■ 提示テキスト
+ + + +

Thu. Sep 18, 2014 3:00 PM - 3:30 PM 第3会場 (3F 源氏の間南)

座長:森田康祐(熊本大学医学部附属病院 中央放射線部)

[O-1-060] 3T装置を用いたTime-SLIP 法肝動脈MRA:造影CTAとの比較

吉川武1, 京谷勉輔2, 大野良治1, 佐藤さおり3, 葛西由守3, 神山久信4, 祖父江慶太郎4, 西尾瑞穂1, 杉村和朗4 (1.神戸大学大学院医学研究科 先端生体医用画像研究センター, 2.神戸大学医学部附属病院 放射線部, 3.東芝メディカルシステムズ, 4.神戸大学大学院医学研究科 内科系講座放射線医学分野)

+ + + +

[保存データ]

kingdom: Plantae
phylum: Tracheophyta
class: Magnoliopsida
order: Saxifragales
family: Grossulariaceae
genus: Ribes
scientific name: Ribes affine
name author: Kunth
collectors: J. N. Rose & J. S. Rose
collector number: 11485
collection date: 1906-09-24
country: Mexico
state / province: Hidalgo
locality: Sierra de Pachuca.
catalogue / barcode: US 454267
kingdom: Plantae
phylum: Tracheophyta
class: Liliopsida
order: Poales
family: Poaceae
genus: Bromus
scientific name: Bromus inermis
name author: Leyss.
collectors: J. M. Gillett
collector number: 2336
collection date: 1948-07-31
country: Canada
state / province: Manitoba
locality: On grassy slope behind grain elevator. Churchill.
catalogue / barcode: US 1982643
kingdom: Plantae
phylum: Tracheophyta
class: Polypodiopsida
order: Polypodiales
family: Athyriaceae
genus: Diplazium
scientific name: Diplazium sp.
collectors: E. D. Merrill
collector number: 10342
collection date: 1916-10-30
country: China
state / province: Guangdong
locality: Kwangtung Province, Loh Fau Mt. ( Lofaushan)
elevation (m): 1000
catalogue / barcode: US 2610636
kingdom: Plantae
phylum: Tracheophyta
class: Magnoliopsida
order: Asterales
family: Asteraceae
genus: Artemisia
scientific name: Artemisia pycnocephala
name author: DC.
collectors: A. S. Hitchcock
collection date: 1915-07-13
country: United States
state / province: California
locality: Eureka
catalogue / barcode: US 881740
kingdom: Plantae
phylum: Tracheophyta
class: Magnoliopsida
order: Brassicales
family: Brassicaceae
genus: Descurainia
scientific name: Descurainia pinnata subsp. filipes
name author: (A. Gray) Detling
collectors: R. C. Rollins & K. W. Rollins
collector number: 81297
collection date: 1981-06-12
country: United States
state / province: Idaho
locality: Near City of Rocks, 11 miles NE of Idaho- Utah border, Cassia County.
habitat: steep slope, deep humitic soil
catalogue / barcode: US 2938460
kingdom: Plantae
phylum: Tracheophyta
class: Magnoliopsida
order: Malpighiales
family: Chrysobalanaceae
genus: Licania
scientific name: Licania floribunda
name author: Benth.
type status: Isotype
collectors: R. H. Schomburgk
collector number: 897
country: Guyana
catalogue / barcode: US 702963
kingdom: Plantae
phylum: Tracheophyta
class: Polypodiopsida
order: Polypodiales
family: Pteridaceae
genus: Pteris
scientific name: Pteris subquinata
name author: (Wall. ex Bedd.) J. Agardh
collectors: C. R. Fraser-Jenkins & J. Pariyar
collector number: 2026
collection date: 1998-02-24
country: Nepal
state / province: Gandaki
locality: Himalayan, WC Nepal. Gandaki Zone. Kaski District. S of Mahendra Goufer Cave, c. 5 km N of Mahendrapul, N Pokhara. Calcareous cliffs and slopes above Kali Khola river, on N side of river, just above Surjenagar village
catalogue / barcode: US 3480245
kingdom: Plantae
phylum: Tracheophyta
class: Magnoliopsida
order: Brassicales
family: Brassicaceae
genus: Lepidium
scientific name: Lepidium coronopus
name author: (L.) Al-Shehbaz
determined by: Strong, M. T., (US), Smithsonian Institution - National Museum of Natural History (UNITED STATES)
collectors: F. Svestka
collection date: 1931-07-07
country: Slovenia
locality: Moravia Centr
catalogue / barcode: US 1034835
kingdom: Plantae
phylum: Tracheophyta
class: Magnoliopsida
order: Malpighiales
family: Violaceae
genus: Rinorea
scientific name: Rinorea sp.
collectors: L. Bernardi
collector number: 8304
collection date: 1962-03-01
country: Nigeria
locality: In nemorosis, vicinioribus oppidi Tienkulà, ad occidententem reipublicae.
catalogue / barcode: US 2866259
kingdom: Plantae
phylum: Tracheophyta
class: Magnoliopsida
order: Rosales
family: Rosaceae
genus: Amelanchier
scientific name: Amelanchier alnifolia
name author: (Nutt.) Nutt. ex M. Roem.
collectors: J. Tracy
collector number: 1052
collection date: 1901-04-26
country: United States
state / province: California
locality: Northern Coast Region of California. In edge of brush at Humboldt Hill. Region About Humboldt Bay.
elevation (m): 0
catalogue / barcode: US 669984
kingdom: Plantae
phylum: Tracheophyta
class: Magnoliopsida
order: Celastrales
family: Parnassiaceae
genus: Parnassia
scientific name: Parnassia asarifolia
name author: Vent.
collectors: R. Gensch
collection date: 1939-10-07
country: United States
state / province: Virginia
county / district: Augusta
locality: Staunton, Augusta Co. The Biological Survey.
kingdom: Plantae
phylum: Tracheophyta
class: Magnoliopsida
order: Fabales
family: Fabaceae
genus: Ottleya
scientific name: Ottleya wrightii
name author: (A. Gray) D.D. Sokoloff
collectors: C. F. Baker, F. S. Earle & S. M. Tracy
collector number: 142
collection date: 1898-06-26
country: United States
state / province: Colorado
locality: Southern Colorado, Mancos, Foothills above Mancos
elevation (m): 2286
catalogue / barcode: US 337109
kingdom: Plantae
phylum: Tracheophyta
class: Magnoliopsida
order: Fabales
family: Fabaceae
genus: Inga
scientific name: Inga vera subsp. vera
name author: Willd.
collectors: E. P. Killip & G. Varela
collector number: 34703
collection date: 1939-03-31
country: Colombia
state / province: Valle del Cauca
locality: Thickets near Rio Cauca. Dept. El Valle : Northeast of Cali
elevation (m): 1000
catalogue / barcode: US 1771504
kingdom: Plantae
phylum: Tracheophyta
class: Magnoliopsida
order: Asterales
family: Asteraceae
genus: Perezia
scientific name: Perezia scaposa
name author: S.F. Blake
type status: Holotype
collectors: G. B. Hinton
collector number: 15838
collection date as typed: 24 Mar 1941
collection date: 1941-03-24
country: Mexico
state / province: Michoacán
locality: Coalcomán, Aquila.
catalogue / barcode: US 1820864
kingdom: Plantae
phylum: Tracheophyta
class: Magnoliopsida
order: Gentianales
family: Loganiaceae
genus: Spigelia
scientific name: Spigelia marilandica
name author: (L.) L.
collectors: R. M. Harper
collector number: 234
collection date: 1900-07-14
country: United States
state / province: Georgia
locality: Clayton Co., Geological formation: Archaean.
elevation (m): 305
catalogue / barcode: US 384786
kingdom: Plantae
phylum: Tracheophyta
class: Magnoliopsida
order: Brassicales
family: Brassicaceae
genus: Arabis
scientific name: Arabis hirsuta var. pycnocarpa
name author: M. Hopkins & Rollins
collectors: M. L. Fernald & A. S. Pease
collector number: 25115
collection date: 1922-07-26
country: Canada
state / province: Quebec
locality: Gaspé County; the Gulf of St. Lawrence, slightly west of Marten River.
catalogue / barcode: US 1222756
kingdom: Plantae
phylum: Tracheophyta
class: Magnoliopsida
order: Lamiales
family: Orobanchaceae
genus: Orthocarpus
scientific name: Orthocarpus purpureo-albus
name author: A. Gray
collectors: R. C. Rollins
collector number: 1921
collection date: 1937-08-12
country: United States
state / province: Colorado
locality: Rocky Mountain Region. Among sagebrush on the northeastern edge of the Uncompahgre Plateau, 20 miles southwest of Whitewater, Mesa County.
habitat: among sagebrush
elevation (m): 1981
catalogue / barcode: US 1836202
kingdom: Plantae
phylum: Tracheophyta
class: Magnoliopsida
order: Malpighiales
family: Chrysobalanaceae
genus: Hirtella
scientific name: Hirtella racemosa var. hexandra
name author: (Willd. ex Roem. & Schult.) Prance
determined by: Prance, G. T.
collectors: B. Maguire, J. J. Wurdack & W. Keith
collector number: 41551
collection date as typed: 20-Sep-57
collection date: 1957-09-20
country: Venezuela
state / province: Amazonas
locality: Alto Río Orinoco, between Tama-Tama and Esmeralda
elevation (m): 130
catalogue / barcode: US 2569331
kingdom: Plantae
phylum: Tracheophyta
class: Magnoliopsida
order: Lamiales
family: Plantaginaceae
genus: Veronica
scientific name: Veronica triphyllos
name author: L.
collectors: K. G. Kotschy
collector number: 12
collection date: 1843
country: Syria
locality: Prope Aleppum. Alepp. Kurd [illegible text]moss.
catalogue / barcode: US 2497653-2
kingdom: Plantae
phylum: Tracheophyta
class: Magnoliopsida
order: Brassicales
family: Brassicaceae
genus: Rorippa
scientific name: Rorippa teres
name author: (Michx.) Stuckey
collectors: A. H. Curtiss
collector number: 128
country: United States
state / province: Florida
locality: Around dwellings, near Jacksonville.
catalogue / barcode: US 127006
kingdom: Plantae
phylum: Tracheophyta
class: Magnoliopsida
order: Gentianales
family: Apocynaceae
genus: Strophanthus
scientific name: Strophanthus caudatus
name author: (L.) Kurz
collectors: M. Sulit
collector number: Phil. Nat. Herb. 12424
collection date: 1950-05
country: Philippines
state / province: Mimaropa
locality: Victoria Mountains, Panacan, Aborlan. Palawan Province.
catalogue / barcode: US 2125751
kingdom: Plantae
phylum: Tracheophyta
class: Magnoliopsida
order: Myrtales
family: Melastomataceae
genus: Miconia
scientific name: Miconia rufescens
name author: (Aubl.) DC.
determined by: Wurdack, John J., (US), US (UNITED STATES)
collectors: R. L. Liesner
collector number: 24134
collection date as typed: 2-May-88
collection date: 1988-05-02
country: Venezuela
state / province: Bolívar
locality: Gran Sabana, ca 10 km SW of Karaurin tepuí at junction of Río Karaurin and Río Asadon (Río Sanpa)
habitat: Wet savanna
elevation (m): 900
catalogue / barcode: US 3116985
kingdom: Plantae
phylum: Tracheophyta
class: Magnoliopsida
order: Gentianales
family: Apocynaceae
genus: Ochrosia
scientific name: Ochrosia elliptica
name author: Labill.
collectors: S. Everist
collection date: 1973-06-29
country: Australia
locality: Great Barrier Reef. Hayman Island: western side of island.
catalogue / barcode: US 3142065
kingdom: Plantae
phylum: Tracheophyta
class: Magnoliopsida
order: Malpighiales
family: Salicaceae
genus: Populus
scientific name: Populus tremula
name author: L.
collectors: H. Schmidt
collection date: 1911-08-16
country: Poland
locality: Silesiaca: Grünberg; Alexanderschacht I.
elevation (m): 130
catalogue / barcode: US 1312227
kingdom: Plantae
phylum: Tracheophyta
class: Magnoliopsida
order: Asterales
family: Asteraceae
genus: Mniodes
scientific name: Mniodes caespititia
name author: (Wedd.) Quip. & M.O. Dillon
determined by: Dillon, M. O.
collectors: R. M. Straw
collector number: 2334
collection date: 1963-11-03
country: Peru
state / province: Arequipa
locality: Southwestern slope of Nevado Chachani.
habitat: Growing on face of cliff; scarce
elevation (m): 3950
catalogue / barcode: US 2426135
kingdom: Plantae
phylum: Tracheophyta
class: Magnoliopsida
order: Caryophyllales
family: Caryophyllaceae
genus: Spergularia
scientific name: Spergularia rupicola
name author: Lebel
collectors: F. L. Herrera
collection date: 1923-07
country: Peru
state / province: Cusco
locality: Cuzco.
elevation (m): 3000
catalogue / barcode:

+ + + +

■ 課題の目標
提示テキストから、「[O-1-060] 3T装置を用いたTime-SLIP 法肝動脈MRA:造影CTAとの比較」で始まり「3.東芝メディカルシステムズ, 4.神戸大学大学院医学研究科 内科系講座放射線医学分野)」で終わる部分を、一字も変えずに書き写しなさい。

■ 解答
[O-1-060] 3T装置を用いたTime-SLIP 法肝動脈MRA:造影CTAとの比較

吉川武1, 京谷勉輔2, 大野良治1, 佐藤さおり3, 葛西由守3, 神山久信4, 祖父江慶太郎4, 西尾瑞穂1, 杉村和朗4 (1.神戸大学大学院医学研究科 先端生体医用画像研究センター, 2.神戸大学医学部附属病院 放射線部, 3.東芝メディカルシステムズ, 4.神戸大学大学院医学研究科 内科系講座放射線医学分野)